Elle a, en outre, constamment appelé les parties à cesser
les hostilités et à s'engager fermement en faveur de la paix,
les violations des droits de l'homme étant essentiellement
liées à la poursuite de la guerre.
Cette démarche
apparaît confortée par les
progrès enregistrés par le processus de
paix au Soudan :
- signature,
le 19 janvier 2002, d'un accord de cessez-le-feu dans les
montagnes noubas, qui fait l'objet d'une supervision internationale,
à laquelle la France participe ;
- le Protocole
de Machakos, signé le 20 juillet 2002, entre le gouvernement
et la rébellion, ouvre la voie au rétablissement de la paix
au sud-Soudan ;
- signature,
le 15 octobre 2002, d'un accord de cessation des hostilités,
renforcé le 4 février 2003 par un dispositif de surveillance
et de vérification internationale ;
- signature
d'un accord sur la reprise de l'aide humanitaire au Sud-Soudan
le 26 octobre 2002.
- Le cessez-le-feu
est effectif et l'aide humanitaire est distribuée. Cette
situation laisse espérer la conclusion d'un accord de paix
en 2003.
C'est dans
ce contexte que le Président de la
République a souhaité, en marge du sommet Afrique-France des
20-21 février 2003, s'entretenir avec son homologue soudanais
des perspectives de paix au Soudan et du rôle que la France
pouvait y jouer.
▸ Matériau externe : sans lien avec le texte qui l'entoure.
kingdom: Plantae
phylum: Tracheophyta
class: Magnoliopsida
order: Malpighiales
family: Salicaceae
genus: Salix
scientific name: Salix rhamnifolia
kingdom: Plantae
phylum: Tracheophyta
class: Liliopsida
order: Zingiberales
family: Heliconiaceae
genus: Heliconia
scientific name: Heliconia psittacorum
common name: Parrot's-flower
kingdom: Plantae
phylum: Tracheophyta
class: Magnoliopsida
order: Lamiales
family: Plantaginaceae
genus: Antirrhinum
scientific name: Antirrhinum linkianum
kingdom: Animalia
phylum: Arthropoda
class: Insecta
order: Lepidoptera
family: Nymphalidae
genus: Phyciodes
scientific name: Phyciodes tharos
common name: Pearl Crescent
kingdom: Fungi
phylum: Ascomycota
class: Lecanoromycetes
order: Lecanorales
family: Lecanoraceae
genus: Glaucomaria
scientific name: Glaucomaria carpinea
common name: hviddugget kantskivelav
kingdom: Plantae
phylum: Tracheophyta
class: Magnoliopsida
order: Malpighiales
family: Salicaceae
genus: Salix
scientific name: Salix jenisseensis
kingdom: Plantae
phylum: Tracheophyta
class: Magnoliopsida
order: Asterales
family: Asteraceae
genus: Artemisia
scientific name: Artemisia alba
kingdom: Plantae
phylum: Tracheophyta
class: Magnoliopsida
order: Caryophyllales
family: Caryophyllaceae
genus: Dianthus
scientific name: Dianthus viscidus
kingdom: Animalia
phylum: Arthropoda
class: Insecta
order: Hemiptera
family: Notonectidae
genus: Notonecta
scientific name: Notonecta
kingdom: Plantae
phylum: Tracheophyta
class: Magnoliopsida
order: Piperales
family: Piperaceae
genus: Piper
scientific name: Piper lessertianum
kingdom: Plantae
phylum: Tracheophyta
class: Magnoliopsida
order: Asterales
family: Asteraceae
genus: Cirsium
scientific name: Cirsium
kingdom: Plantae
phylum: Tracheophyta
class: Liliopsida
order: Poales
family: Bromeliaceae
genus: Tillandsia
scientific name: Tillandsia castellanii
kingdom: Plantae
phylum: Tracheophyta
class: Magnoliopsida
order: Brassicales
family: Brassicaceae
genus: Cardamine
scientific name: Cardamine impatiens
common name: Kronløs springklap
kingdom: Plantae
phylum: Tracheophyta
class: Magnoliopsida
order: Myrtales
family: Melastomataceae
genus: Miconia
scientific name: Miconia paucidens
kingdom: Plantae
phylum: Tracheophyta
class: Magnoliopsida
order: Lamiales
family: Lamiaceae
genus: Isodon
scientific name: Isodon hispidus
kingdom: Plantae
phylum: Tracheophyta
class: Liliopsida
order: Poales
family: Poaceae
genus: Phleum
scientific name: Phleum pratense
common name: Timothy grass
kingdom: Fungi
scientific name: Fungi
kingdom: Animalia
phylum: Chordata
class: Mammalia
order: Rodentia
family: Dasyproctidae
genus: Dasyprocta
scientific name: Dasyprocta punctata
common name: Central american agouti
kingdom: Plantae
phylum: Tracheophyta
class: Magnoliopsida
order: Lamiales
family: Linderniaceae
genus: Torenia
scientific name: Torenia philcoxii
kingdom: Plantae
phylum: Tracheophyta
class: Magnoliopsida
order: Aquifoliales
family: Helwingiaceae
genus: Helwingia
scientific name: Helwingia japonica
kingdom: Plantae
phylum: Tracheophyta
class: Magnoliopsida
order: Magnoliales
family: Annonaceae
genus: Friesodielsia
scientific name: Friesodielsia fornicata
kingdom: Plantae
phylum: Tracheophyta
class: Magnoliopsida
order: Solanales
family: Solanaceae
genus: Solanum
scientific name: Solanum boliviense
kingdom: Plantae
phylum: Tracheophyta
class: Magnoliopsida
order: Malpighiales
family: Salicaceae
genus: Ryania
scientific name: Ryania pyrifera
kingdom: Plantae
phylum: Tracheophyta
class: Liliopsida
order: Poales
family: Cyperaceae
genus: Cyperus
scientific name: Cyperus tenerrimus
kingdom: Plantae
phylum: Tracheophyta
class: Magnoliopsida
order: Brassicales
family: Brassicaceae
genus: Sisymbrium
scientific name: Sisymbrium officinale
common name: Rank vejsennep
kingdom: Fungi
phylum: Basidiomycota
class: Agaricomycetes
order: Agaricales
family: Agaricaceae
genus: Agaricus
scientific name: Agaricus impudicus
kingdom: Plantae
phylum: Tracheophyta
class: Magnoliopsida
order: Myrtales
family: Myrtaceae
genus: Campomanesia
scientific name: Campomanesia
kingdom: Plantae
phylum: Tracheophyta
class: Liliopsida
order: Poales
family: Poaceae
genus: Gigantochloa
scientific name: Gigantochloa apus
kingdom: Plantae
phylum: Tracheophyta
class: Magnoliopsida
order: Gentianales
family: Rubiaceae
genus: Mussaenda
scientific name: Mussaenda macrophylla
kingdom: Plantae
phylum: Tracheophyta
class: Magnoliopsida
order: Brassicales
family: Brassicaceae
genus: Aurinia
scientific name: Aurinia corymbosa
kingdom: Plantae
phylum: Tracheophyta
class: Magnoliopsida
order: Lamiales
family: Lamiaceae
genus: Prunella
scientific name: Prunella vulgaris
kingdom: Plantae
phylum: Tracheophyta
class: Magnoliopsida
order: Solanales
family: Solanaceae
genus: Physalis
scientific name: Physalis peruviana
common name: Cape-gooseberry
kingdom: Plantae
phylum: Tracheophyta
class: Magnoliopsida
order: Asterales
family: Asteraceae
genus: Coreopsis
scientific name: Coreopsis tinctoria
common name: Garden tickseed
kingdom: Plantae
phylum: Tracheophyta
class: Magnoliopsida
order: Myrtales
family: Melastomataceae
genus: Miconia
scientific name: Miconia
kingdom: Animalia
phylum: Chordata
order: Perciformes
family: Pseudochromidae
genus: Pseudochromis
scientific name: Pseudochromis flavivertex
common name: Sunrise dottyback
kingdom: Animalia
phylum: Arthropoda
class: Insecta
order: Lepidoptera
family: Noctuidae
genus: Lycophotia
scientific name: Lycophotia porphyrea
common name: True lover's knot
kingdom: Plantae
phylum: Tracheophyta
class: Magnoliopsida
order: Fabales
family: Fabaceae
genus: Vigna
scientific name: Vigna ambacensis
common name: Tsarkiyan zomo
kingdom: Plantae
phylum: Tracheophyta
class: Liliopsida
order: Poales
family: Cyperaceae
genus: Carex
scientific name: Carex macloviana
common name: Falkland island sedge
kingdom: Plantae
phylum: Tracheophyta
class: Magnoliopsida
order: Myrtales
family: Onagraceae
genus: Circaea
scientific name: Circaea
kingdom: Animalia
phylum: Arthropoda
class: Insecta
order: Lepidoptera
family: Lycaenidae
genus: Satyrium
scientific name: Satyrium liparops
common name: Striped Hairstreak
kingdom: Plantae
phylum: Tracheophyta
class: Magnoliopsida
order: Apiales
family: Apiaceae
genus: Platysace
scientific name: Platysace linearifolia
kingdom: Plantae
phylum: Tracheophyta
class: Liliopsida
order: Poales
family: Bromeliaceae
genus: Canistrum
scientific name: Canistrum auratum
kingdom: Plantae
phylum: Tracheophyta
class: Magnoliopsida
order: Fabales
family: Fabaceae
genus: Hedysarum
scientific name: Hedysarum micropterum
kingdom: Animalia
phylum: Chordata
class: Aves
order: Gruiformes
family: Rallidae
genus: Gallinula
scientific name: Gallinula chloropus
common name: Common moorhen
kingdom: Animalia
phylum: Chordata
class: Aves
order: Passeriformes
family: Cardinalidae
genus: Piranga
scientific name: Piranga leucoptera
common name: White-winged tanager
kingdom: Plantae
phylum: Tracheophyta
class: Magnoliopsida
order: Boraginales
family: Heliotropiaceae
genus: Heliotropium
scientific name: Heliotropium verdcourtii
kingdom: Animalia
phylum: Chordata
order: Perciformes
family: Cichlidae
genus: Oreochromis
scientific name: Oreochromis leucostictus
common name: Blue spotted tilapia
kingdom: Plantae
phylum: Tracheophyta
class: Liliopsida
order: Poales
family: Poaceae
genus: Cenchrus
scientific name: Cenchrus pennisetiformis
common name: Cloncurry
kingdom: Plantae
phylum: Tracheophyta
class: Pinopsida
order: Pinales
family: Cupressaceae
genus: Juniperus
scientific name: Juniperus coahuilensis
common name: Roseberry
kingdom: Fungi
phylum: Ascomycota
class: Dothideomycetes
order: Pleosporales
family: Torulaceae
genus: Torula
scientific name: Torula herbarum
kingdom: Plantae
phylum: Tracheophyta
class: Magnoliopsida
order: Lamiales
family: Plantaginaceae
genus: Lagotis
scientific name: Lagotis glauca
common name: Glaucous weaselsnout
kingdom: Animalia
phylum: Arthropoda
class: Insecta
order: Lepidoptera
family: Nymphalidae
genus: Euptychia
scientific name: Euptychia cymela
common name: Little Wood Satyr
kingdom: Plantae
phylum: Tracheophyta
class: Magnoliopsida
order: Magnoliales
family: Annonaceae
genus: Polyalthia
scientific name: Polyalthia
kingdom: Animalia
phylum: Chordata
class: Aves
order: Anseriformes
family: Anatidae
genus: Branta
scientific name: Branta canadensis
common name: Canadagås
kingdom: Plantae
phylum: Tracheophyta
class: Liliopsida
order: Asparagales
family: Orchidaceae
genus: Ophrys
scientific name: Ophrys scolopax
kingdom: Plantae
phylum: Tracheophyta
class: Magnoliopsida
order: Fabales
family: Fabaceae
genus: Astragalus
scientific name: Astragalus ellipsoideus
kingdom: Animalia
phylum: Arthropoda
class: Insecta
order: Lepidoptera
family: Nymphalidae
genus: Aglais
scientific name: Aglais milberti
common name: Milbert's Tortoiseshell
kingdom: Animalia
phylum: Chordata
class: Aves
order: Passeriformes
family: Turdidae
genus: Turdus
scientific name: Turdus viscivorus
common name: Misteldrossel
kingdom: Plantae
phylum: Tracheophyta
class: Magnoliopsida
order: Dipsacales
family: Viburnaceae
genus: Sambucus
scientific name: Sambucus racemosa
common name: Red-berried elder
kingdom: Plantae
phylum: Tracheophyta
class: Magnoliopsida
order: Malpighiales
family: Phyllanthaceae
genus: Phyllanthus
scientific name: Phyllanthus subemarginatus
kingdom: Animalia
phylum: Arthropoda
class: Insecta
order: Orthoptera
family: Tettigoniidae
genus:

En effet, si le processus de paix
paraît prometteur, il demeure fragile, notamment en raison
des tensions internationales actuelles, qui ne peuvent qu'affaiblir
la recherche de la paix au Soudan.
C'est la raison
pour laquelle le président de la République a décidé de
nommer un envoyé spécial pour le processus de paix soudanais,
lequel, avec l'accord des deux parties, est sur le point de
participer, comme observateur, à l'exercice de Machakos.
La France espère que cette présence contribuera à accélérer
le retour à la paix au Soudan, qui est un préalable indispensable
à l'amélioration de la situation très grave des droits de
l'homme qui prévaut encore dans ce pays.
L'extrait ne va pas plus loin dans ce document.